I should also add that memos by Howard Marks are quite useful in setting the right framework for thinking and making investment decisions. I also enjoyed both of his books but have not written reviews on either of them yet. The first book - 'The Most Important Thing' - is based on some of  his key Memos on Investing including Risk, Uncertainty and Luck. However, I do not recall many practical takeaways from the book that can be easily applied in one's investment process. 

I hope learning such practical tools would take me less time than the first 20 years that I have spent trying to master valuation tools as well as accumulate knowledge on key industries.

Some short takeaways I have noted so far:

  • Don't judge decisions by individual outcomes. The outcome of a particular decision depends on the quality of this decision and some element of luck. It is important to distinguish the role of luck in the final outcome from the quality of the decision itself. 

  • Problem of being too smart - you become good at explaining things, starting to look at the world in the more narrow way, leaving little room for luck. You are likely to suffer from confirmation bias (seeking evidence to confirm your original views) and hindsight bias (‘Of course, I knew it would happen’), which stops you from improving your process as true feedback is blocked. You cannot identify the flaws in your thinking process, you block new information to see reality better. Smart people tend to go deep into a particular problem and become ‘married’ to their ideas, with so much time invested and the concept looking so plausible. But often, just looking around for alternative explanations could be a better use of time as you get the true picture of reality faster and with less effort. This does require accepting limits to your knowledge and analytical skills and accepting that there are many much smarter people out there. 

  • Value investors can learn a lot from traders. I used to immediately disregard the views of people who did not view stocks as interests in real businesses and who focused on technical analysis, macro factors. But unlike fundamental investors, traders do not have big egos invested into single views and are much better at accepting mistakes. Risk management is a big area where traders are so much better. Unlike many fundamental investors, traders do not try to prove their opinion is right and others are wrong, they seek the truth whatever it is.

  • Outside vs Inside views, base rates. Smart people often jump immediately into particular details of a specific situation, analysing it from the inside because they can easily find possible links and map out the problem. But a more useful starting point would be to look at base rates - what has historically happened in similar situations. Instead of thinking of Alibaba as a specific case, it could be useful to understand how often Chinese regulator ‘destroyed’ businesses, how often their actions were aimed to ‘destroying’ private businesses and slowing down the economy and so on. What happened to businesses which found themselves in similar situations. When did large profitable companies with net cash positions fail?

  • Seek counterarguments. Many studies show that an average of an estimate made by a group (individually by members of a group) is closer to reality than the best forecast made by an individual from the same group. It is important to seek other views, facts and opinions that disagree with your thesis to improve your 

  • Superforecasters updated their estimates (forecasts) much more often than ‘experts’. 

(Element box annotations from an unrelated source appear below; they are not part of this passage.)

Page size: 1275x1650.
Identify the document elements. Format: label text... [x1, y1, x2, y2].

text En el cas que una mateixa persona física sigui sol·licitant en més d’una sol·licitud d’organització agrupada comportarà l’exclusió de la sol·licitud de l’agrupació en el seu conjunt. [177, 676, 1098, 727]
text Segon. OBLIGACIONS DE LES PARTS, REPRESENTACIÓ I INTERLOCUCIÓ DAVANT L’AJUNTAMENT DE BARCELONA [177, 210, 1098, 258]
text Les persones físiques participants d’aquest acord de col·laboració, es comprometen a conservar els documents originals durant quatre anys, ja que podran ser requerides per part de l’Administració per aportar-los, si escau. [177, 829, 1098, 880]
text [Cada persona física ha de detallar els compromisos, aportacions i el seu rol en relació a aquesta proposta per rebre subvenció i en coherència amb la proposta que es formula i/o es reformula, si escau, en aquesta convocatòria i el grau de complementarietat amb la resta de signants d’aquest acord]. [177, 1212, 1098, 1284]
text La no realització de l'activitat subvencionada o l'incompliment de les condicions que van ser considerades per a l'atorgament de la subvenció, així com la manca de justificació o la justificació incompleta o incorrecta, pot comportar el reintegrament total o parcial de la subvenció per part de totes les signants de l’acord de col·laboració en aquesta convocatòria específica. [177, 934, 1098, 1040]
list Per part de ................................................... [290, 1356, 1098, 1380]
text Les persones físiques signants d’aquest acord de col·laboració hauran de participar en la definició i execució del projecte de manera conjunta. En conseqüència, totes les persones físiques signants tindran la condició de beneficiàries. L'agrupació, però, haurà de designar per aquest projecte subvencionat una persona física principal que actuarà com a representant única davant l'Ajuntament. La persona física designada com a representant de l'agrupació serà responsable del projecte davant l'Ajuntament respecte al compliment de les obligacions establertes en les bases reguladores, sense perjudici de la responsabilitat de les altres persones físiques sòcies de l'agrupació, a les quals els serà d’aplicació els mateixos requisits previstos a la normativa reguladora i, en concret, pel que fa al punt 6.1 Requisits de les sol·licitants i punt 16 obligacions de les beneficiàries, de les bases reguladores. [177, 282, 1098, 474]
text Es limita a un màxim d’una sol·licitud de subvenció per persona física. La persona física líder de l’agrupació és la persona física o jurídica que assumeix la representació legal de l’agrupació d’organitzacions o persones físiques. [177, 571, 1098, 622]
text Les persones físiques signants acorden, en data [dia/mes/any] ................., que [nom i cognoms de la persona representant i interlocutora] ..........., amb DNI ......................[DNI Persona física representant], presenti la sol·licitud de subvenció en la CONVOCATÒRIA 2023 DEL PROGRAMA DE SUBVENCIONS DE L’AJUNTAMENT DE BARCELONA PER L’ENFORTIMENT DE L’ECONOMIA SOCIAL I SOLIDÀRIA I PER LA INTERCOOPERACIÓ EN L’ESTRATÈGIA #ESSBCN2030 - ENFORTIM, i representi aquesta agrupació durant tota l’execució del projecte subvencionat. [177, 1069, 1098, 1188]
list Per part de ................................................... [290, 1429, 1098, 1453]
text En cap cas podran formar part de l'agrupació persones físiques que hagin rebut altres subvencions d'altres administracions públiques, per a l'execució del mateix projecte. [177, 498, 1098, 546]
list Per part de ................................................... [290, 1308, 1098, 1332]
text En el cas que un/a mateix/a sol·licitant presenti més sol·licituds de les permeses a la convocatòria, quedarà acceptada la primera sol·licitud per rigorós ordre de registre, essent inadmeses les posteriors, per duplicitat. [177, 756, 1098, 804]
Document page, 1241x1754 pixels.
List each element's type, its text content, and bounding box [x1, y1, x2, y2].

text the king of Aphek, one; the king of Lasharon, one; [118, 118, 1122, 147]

  • Circle of competence, saying No to almost everything. This is so well-known to fans of Warren Buffett, but nevertheless, it is worth re-iterating, especially in light of various studies on decision making. Before trying to answer the question/making forecast, it is crucial to identify what is known and what is knowable, while what could be the result of various unpredictable factors (luck) and what could be there which we have not thought about. Decisions based on knowledge rather than guesses and concepts obviously win in the long term. Sticking to what you really know and slowly expanding your knowledge base is crucial.

There are many more useful tips and ideas in the book reviews I have posted in the Library.

Thank you for taking the time to read the post.